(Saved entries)

#####

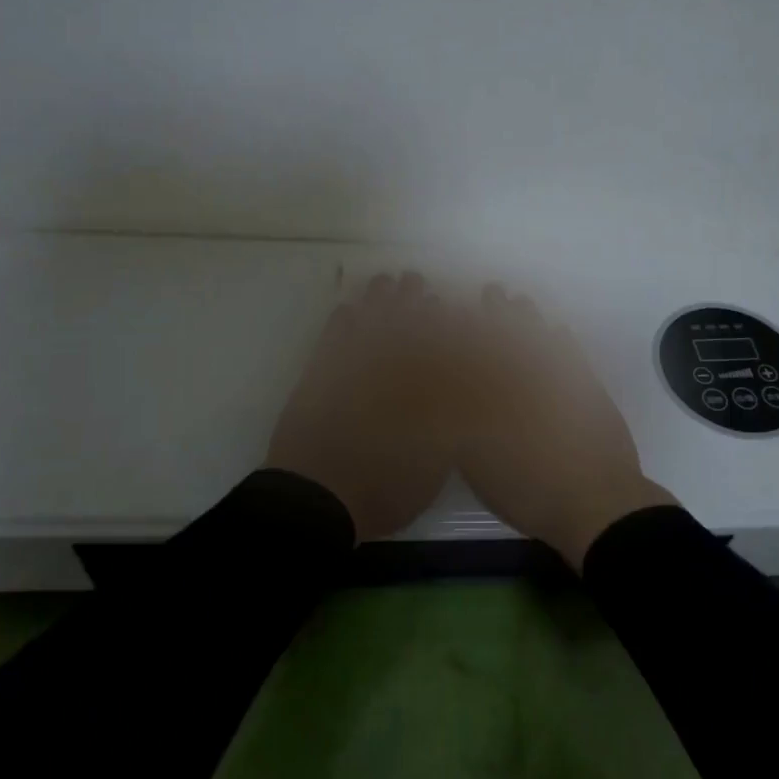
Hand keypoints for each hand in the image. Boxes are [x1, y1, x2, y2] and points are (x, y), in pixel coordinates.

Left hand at [264, 271, 458, 542]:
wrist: (318, 498)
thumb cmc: (383, 487)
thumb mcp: (434, 464)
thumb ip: (449, 426)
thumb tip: (460, 394)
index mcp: (416, 388)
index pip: (432, 342)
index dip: (438, 319)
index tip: (443, 301)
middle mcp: (384, 369)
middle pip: (400, 324)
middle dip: (410, 299)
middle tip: (415, 280)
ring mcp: (348, 369)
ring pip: (367, 323)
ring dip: (378, 300)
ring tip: (385, 282)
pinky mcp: (318, 376)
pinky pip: (332, 338)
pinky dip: (341, 321)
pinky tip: (347, 309)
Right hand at [455, 284, 673, 570]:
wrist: (596, 502)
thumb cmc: (530, 488)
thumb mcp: (480, 467)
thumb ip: (463, 429)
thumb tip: (453, 396)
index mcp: (502, 395)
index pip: (482, 349)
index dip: (470, 325)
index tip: (459, 306)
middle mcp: (531, 379)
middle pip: (512, 336)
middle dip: (499, 311)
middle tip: (493, 290)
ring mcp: (564, 383)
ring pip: (543, 339)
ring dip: (530, 319)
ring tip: (519, 301)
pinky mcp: (590, 390)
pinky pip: (574, 355)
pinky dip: (564, 340)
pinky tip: (558, 330)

#####

▶ [TO DO]: Starting at the line that contains "pinky tip: (347, 309)", copy every line down to the last line of the records above, exactly as written.

▶ [ANSWER SPACE]:
pinky tip: (347, 309)
Right hand at [455, 284, 673, 570]:
wrist: (596, 502)
thumb cmc: (530, 488)
thumb mcp: (480, 467)
thumb ip: (463, 429)
thumb tip: (453, 396)
index mcp: (502, 395)
index pip: (482, 349)
index dip: (470, 325)
index tip: (459, 306)
middle mcp: (531, 379)
middle pip: (512, 336)
middle dip: (499, 311)
middle tip: (493, 290)
ring mcp: (564, 383)
ring pip: (543, 339)
ring dip: (530, 319)
ring tip: (519, 301)
pinky mcp: (590, 390)
pinky pip: (574, 355)
pinky dip: (564, 340)
pinky tip: (558, 330)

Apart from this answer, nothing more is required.